I have been contemplating a couple of upgrades... What is everyone's opinion of Sumps on a co2 injected tank? The other is a product I have found to use for a light reflector. I ordered some and it looks AWESOME! It has not arrived yet, but I will try to provide a link to their video.. It is called 3m Light Enhancement Film

First their PDF spec sheet -

http://multimedia.3m.com/mws/mediawebserver?zzzzzzhfrKNzTb_z4b_zzzy0XjvZZZZ8-

And here is a link to their video

3M Signage: 3M Light Enhancement Film (LEF) 3635-100 - YouTube

What are your thoughts?


----------



## effox (Apr 21, 2010)

The 3M LEF looks like good stuff!


----------



## Swope2bc (Feb 8, 2013)

Supposedly its reflective properties are 50% better than even polished metal.. I have it sitting in my living room waiting for time to install it in my hood... I will try to get some before and after pics, but all I have is my IPhone so its hard to tell the difference... I can't even see a difference between 2 bulbs and 4 with my IPhone so...


----------



## Fltengalan (Feb 21, 2012)

Let us know where you can get this stuff, I'm in the process of redoing my lights and this would be perfect.
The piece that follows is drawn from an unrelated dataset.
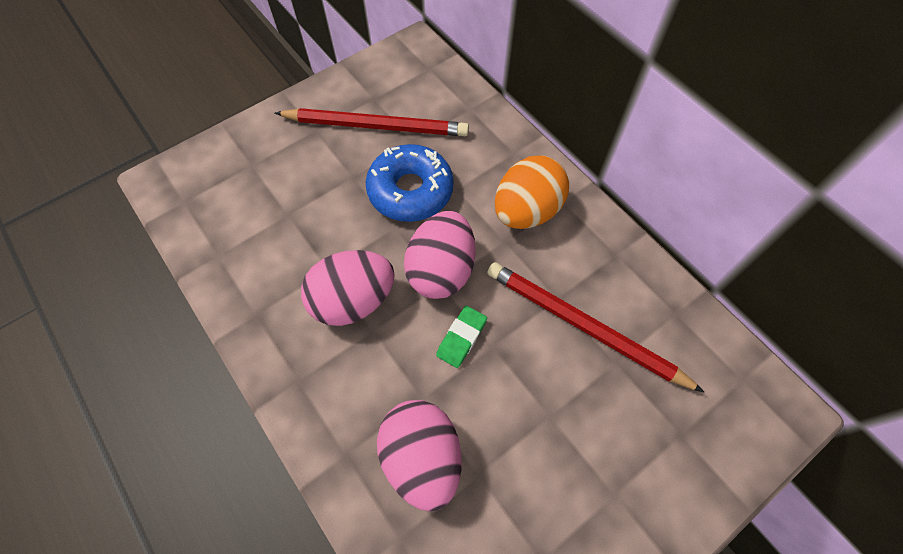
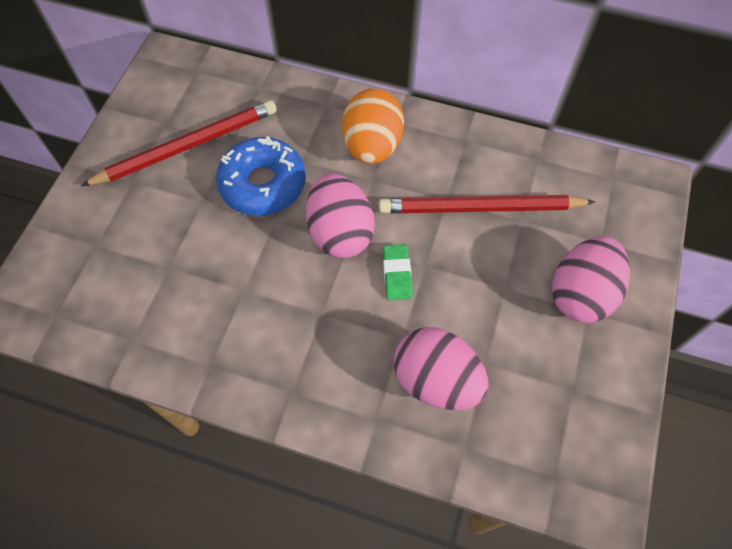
camera: 35 degrees left, 0 degrees up
pink egg [301,250,395,326] -> pink egg moved to [552,236,630,323]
Did some research on reflector colour as I was in the market and I was surprised to find that polished reflectors are good for reflecting about 85% of the transmitted light compared to the white ones that reflect 90%, by adding this film we could improve on that even more.


----------



## kacairns (Apr 10, 2012)

The 3M product looks interesting.

As for sump on a co2 injected tank, it is great as long as you plan the sump properly, if you go out and buy a pre-made sump you will suffer from off gassing of the co2 to varying degrees. I have one on my planted tank which I need to find some time and money to build my own sump for the tank


----------



## dabandit1 (Dec 6, 2010)

Sumps are a great place to hide everything and add extra media,like the op mentioned get a covered sump they do make them


----------



## Swope2bc (Feb 8, 2013)

Thanks for the input on sumps guys, I am building my own and will not have a wet dry trickle feature at all. Extra water, filter pads, filter socks, home for heaters etc... and all that jaz.. Should work out well I hope. Plus I am going to have the water inlet submerged to avoid splash and off gassing and I will have it fully covered..

As for the 3M LEF sorry for the delay, here is the link

Montroy Sign Supply - Application - Application


----------